Task instructions
Write out, from the entries below, exactly the lines that run between the lines holding "pinky pip: (153, 217)" and "middle mcp: (175, 174)", inclusive, and stop there.

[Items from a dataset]
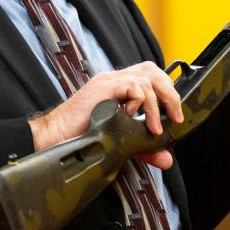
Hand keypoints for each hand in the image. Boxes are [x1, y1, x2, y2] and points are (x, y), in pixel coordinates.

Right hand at [27, 62, 183, 169]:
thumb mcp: (120, 141)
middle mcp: (114, 80)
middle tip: (175, 117)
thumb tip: (167, 158)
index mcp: (118, 87)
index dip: (167, 90)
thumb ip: (143, 147)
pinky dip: (140, 103)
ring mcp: (108, 82)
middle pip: (153, 71)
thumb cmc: (81, 138)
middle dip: (169, 94)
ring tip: (155, 127)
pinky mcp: (102, 89)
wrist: (54, 139)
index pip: (151, 75)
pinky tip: (134, 119)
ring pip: (146, 78)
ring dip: (157, 105)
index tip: (175, 113)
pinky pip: (131, 86)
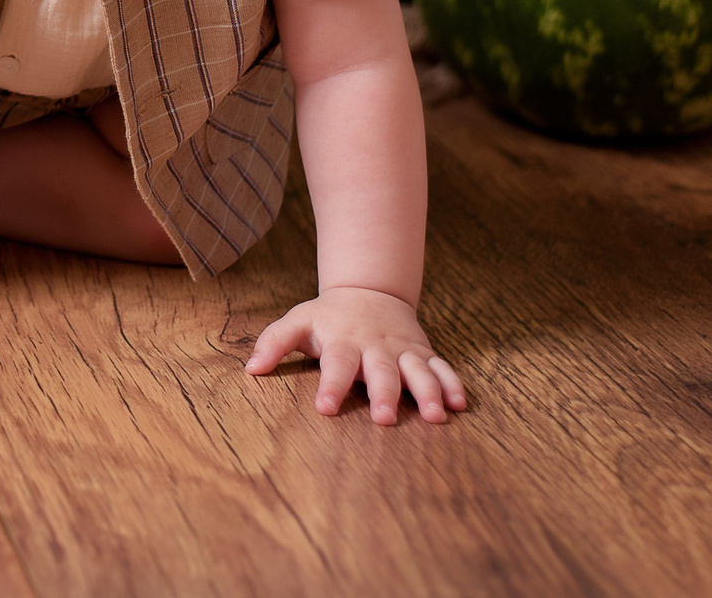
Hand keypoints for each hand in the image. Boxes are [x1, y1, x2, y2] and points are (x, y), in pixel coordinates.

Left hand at [246, 285, 468, 423]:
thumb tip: (250, 369)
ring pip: (418, 372)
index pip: (335, 365)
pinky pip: (442, 368)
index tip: (324, 409)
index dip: (330, 386)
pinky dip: (453, 384)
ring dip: (428, 393)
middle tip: (384, 419)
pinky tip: (461, 405)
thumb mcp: (298, 321)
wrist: (370, 291)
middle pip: (381, 372)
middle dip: (384, 395)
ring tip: (436, 416)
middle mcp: (375, 348)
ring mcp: (403, 351)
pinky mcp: (423, 354)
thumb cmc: (328, 317)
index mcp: (343, 342)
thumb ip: (274, 343)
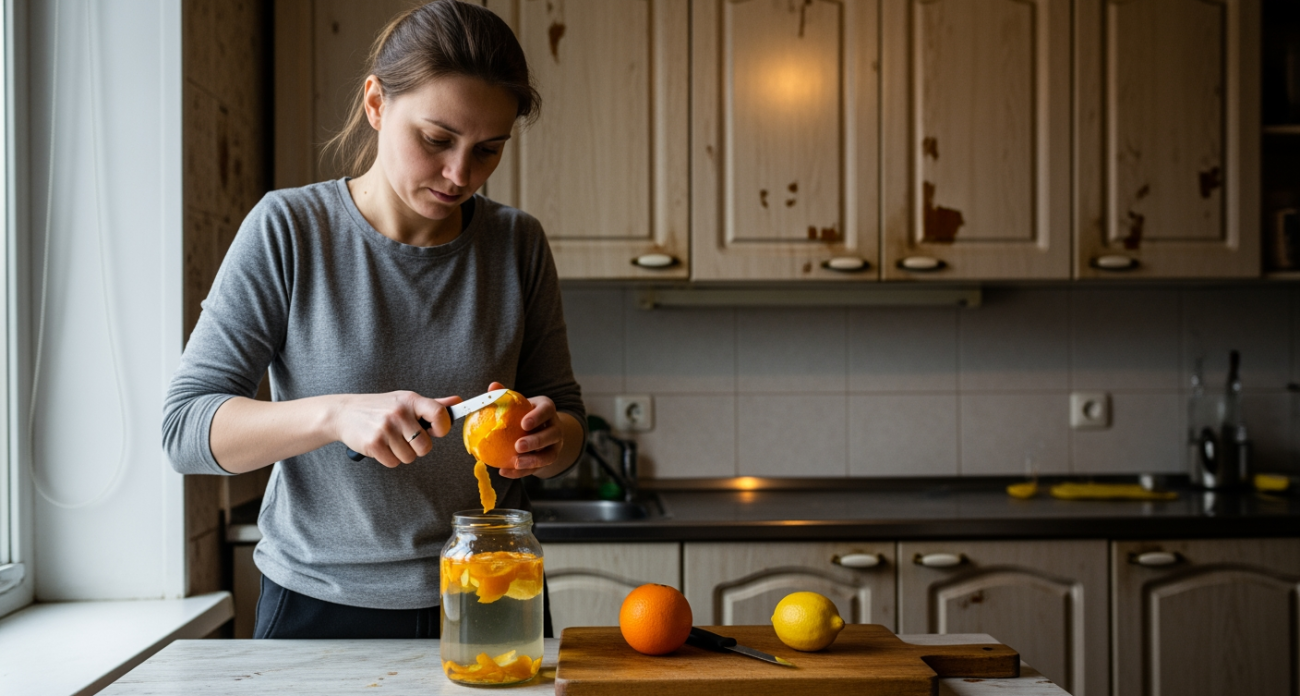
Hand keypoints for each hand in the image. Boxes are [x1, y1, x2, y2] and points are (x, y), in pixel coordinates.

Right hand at [334, 391, 461, 467]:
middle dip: (418, 447)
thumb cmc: (380, 408)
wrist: (344, 413)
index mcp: (411, 400)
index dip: (443, 428)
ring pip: (410, 457)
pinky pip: (394, 463)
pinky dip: (389, 459)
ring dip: (401, 453)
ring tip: (390, 439)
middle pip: (426, 447)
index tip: (437, 432)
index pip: (440, 414)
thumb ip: (433, 404)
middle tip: (405, 437)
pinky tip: (380, 445)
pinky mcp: (374, 443)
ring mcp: (386, 428)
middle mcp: (399, 413)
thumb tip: (458, 401)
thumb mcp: (405, 400)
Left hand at [486, 382, 563, 478]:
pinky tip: (504, 472)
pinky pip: (537, 468)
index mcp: (547, 409)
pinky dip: (522, 472)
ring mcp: (554, 445)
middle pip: (552, 435)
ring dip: (533, 460)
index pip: (547, 411)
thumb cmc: (522, 412)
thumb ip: (503, 395)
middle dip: (537, 441)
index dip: (537, 417)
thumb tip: (492, 386)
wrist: (538, 429)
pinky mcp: (548, 460)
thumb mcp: (516, 402)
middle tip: (518, 446)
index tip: (523, 423)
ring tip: (515, 463)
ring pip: (549, 455)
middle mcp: (555, 427)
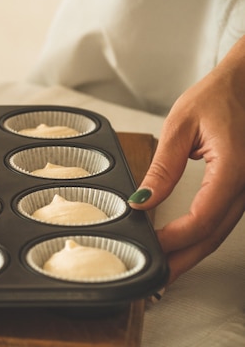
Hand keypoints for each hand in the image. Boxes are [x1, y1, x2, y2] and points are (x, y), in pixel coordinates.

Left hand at [129, 37, 244, 284]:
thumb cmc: (218, 95)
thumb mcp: (180, 126)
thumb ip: (162, 168)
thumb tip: (141, 201)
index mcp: (234, 166)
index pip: (204, 215)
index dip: (176, 237)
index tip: (150, 245)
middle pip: (215, 234)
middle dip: (184, 259)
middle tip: (158, 281)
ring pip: (221, 231)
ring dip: (193, 253)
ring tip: (166, 271)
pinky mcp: (242, 185)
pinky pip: (223, 218)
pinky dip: (202, 236)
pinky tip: (184, 245)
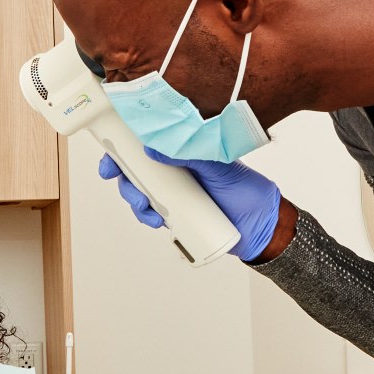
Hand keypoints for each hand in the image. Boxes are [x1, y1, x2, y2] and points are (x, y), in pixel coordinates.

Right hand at [97, 146, 282, 260]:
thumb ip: (190, 153)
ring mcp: (175, 197)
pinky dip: (148, 219)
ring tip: (145, 207)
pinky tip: (156, 221)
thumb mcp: (219, 165)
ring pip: (141, 196)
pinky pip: (153, 217)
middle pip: (136, 172)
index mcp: (183, 154)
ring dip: (135, 201)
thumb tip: (154, 147)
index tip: (110, 157)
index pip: (147, 147)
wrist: (264, 226)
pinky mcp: (177, 219)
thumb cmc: (247, 190)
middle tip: (121, 181)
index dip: (123, 149)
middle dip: (123, 178)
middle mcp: (175, 174)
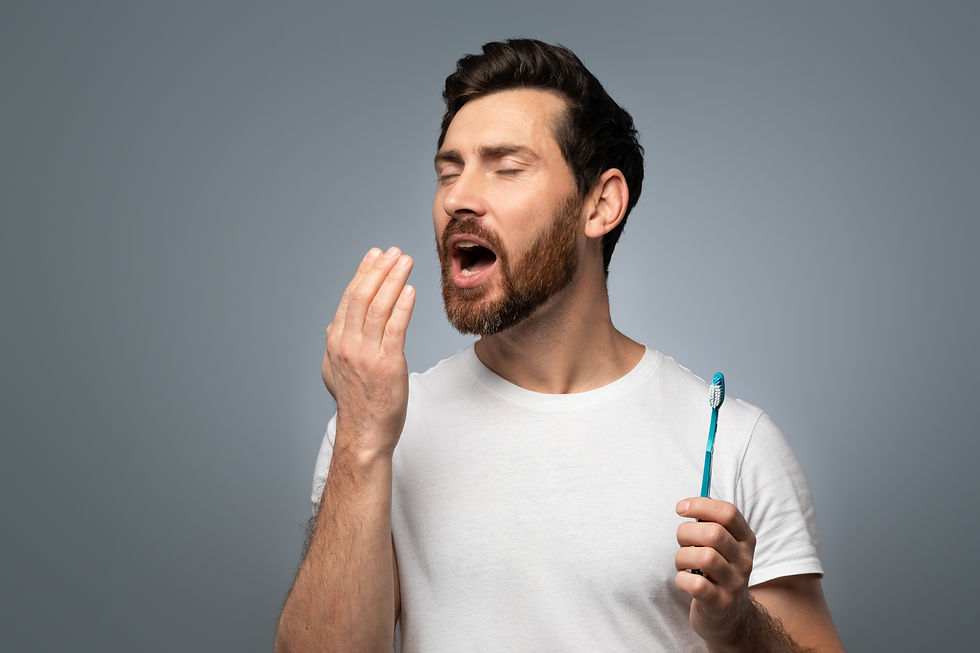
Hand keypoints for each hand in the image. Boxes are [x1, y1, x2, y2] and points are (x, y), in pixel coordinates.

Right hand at [322, 247, 414, 456]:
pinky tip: (410, 290)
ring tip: (406, 261)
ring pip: (378, 307)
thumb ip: (336, 345)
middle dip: (379, 269)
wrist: (364, 433)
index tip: (376, 254)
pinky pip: (395, 328)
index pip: (349, 297)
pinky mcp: (387, 365)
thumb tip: (333, 325)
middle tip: (395, 251)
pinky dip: (402, 306)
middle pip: (362, 296)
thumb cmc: (356, 403)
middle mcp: (346, 344)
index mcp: (335, 341)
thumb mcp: (335, 370)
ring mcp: (365, 354)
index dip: (363, 272)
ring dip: (393, 279)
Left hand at [674, 497, 756, 646]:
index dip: (701, 505)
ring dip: (682, 557)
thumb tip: (686, 506)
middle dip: (686, 532)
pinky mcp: (721, 603)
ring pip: (704, 557)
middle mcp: (745, 560)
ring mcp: (735, 583)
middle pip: (713, 533)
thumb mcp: (722, 547)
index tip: (680, 508)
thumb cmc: (716, 572)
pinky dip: (681, 579)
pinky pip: (696, 584)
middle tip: (681, 542)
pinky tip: (684, 580)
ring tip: (682, 563)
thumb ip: (709, 525)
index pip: (728, 513)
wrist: (730, 617)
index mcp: (746, 540)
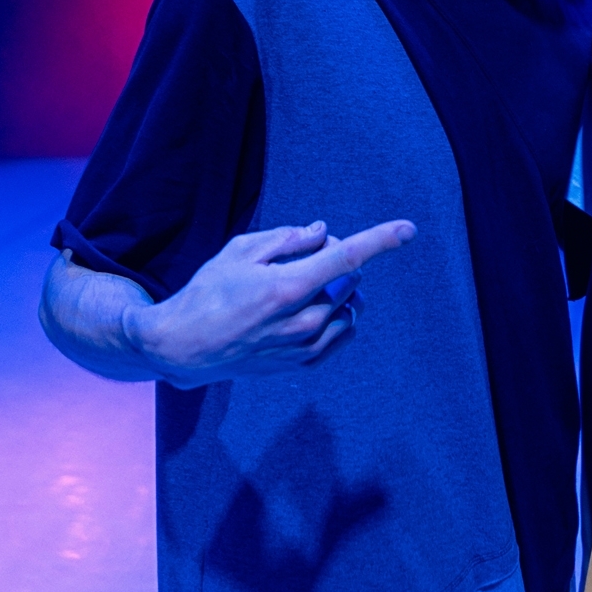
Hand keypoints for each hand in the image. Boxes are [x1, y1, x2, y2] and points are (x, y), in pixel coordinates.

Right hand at [123, 219, 414, 387]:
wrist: (184, 347)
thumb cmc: (208, 293)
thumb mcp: (239, 252)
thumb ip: (287, 239)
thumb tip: (323, 232)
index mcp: (287, 288)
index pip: (347, 258)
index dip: (381, 240)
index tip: (408, 228)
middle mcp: (303, 321)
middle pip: (350, 280)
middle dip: (336, 261)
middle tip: (302, 257)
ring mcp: (305, 346)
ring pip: (351, 308)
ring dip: (340, 291)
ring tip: (302, 286)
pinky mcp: (303, 364)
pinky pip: (343, 334)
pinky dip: (338, 316)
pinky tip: (312, 308)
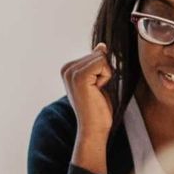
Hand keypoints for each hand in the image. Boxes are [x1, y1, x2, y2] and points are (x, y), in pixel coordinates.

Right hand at [60, 43, 115, 173]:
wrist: (93, 128)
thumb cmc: (97, 108)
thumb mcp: (98, 80)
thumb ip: (97, 62)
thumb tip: (101, 45)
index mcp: (68, 69)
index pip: (96, 54)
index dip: (102, 71)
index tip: (94, 88)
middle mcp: (66, 69)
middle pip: (99, 54)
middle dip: (104, 72)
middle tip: (96, 91)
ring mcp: (71, 72)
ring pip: (101, 58)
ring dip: (105, 76)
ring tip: (96, 92)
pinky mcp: (79, 76)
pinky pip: (103, 64)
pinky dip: (106, 78)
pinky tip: (97, 91)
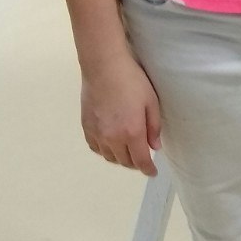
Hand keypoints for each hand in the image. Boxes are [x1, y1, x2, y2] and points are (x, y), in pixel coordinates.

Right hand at [80, 51, 161, 176]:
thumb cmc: (132, 81)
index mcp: (132, 133)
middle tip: (143, 158)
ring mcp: (97, 134)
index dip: (148, 169)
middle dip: (135, 163)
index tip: (152, 172)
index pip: (140, 161)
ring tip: (128, 152)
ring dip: (120, 158)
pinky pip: (96, 148)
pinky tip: (110, 145)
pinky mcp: (86, 127)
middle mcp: (112, 138)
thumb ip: (154, 127)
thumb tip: (154, 147)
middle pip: (124, 161)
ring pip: (109, 157)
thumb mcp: (151, 102)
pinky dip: (105, 151)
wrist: (104, 67)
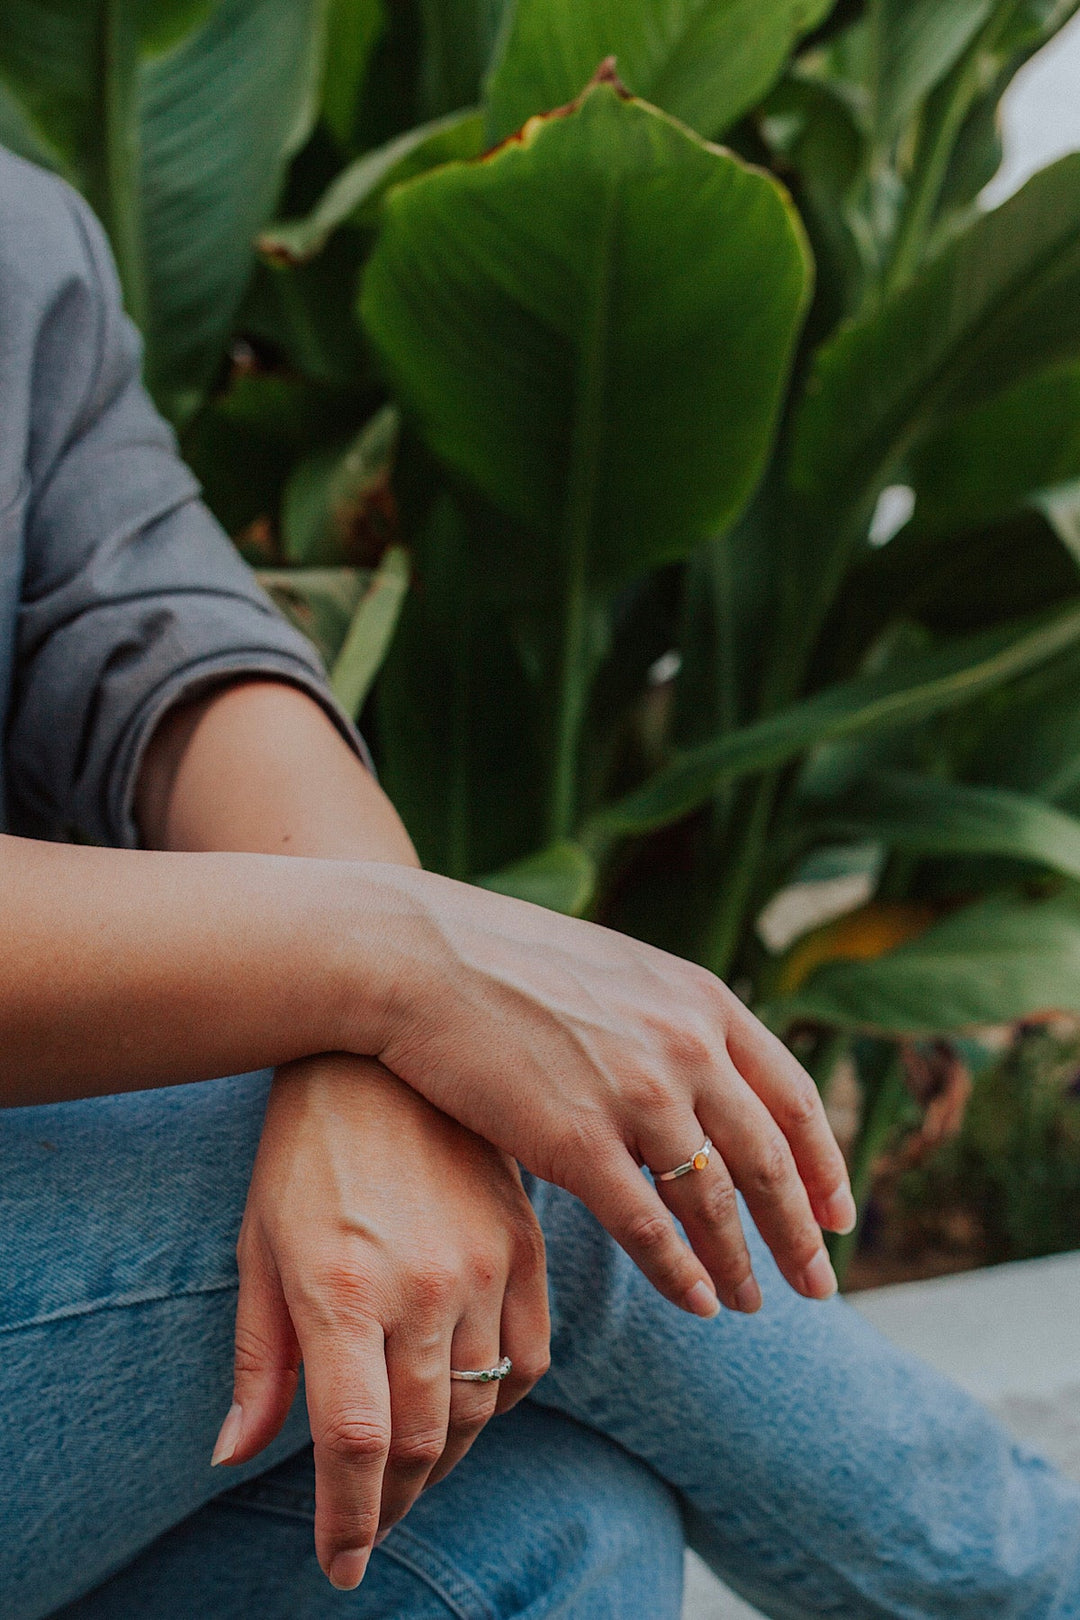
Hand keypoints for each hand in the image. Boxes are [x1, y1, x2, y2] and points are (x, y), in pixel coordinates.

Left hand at [210, 1053, 549, 1591]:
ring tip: (413, 1472)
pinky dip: (501, 1401)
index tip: (341, 1563)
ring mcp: (485, 1264)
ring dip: (445, 1459)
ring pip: (480, 1407)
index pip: (358, 1443)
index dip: (350, 1520)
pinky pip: (532, 1356)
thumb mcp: (259, 1246)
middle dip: (394, 1501)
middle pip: (424, 1440)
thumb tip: (236, 1456)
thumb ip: (258, 1360)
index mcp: (342, 1289)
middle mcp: (423, 1285)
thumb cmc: (303, 1149)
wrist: (384, 1048)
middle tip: (371, 1523)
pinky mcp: (526, 1243)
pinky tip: (468, 1403)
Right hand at [350, 866, 855, 1320]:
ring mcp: (635, 1093)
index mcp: (702, 1000)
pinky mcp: (576, 1140)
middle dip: (801, 1232)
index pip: (793, 1097)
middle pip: (769, 1159)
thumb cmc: (506, 963)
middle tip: (820, 1286)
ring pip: (713, 1202)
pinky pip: (649, 1227)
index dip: (824, 1164)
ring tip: (751, 1304)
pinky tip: (695, 1303)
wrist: (418, 955)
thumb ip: (672, 1020)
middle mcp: (685, 1046)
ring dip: (740, 1263)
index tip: (839, 1215)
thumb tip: (706, 1072)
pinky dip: (680, 1273)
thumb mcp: (618, 971)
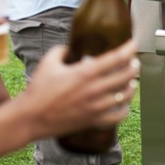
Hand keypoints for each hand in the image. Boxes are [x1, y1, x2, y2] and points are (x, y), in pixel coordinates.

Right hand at [19, 40, 139, 139]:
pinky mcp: (93, 121)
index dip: (130, 48)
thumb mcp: (48, 62)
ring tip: (132, 80)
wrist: (30, 118)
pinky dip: (124, 108)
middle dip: (134, 66)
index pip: (117, 57)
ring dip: (132, 85)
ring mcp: (96, 107)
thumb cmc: (38, 90)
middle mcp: (94, 90)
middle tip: (134, 61)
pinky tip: (123, 103)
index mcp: (85, 73)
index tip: (134, 43)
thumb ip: (62, 50)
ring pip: (126, 95)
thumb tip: (71, 47)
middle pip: (126, 75)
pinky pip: (118, 116)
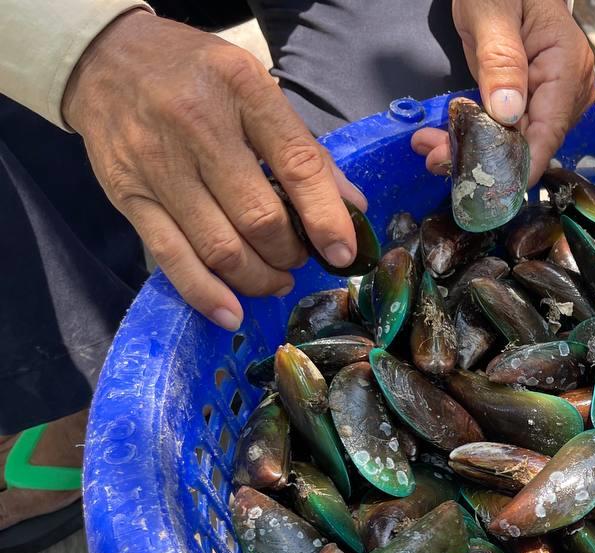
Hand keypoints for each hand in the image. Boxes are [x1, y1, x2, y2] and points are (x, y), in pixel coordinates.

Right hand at [63, 10, 366, 329]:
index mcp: (242, 92)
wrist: (104, 60)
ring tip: (274, 279)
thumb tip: (352, 206)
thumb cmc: (196, 77)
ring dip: (258, 277)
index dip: (326, 217)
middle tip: (298, 259)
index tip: (343, 252)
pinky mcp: (127, 195)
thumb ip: (303, 148)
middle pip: (258, 218)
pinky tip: (231, 313)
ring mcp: (157, 165)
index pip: (296, 164)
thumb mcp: (256, 89)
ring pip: (219, 247)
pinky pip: (171, 257)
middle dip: (289, 253)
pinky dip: (206, 293)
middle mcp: (196, 126)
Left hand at [412, 0, 594, 184]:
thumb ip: (501, 59)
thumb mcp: (492, 11)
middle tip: (434, 158)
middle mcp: (567, 92)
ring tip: (431, 147)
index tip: (485, 185)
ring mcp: (550, 99)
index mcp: (566, 68)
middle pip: (529, 144)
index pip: (547, 133)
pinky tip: (446, 138)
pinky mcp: (531, 102)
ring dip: (473, 149)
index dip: (517, 166)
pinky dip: (477, 136)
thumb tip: (508, 112)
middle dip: (483, 158)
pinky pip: (507, 130)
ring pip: (515, 142)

Written response
pinky pip: (153, 217)
middle pip: (136, 172)
index mcp: (183, 154)
ring dip: (135, 201)
thumb tip: (154, 147)
index tip: (110, 157)
index pip: (147, 147)
wrist: (264, 226)
pinky mcp: (177, 219)
thumb cmc: (247, 190)
middle tip: (121, 181)
index dip: (123, 149)
middle dip: (123, 178)
middle mcp: (175, 174)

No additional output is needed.